March 4 – April 23, 2027
Opening Reception: Thursday, March 4, 6–8pm
Second Reception: Thursday, April 1, 6–8pm

Kole Galbraith uses sound, film, and prints to reflect on land-use projects throughout Washington State. Specifically, he examines the effects of colonial-settler policies, drawing from his own interior Salish perspective. Galbraith asks, how do we form connections to the landscapes we inhabit and to the communities—both human and non-human—that share them, while considering the complex legacies of environmental change?

A wolf with glowing eyes stands in the darkness, partially obscured by heavy shadows and dense, abstract foliage. The animal blends into the eerie, textured background, creating a mysterious scene.
Kole Galbraith. Q’əssápiˀ kəsˁác’əc’ snk’əl’íp’, 2026. Video. 17:44 minutes

Natalie Woodlock

May 6 – June 18, 2027
Opening Reception: Thursday, May 6, 6–8pm
Second Reception: Thursday, June 3, 6–8pm

Natalie Woodlock makes screen-printed portraits of her friends on satin banners. Drawing from commemorative vernacular aesthetics, this installation will celebrate queer subculture and evoke the temporal spaces that queer communities create nightly—places that prioritize pleasure, connection, and survival.
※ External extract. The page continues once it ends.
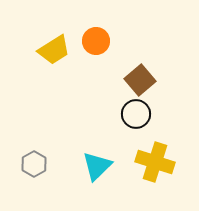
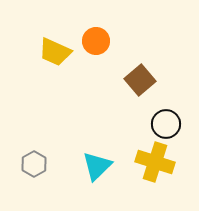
yellow trapezoid: moved 1 px right, 2 px down; rotated 56 degrees clockwise
black circle: moved 30 px right, 10 px down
A decorative banner with blue fringe shows a yellow-green, tattooed, nude figure reclining on silky fabric, hung from a rod with colorful beaded tassels on each side.
Natalie Woodlock. Lupe, 2022. Screenprint on satin with fringe and trim. 33 ½ x 32 inches. Photo: Joshua Simpson

Nakisa Dehpanah

July 1 – August 13, 2027
Opening Reception: Thursday, July 1, 6–8pm
Second Reception: Thursday, August 5, 6–8pm 

Nakisa Dehpanah explores the relationship between the body and imposed structures—political, spatial, and cultural—through sculptural installation and video. Using textile-based forms and movement documentation, the work examines how displacement shapes memory and belonging, tracing the body’s capacity to adapt, resist, and transform across different environments and lived experiences.

Three figures draped in white, ghost-like fabric stand in a dry, grassy field with bushes, under a clear sky at sunset; distant mountains and trees are visible in the background.
Nakisa Dehpanah. Breath of Land, 2024. Video performance. 2:36 minutes. Photo: Ashley Hafstead

E.R. Saba

September 2 – October 15, 2027
Opening Reception: Thursday, September 2, 6–8pm
Second Reception: Thursday, October 7, 6–8pm

E.R. Saba’s work builds from a three-year research project documenting and archiving over 250 motifs from her family’s historical practice of Tatreez, a Palestinian embroidery tradition. Using this design heirloom, Saba references and interprets the symbolic nature of Tatreez in audacious, supersized sculptures and fiber works.

A rectangular woven tapestry with bold red floral patterns in the center, surrounded by geometric shapes in black, gray, white, and olive, with a dark blue and black border, displayed on a white wall.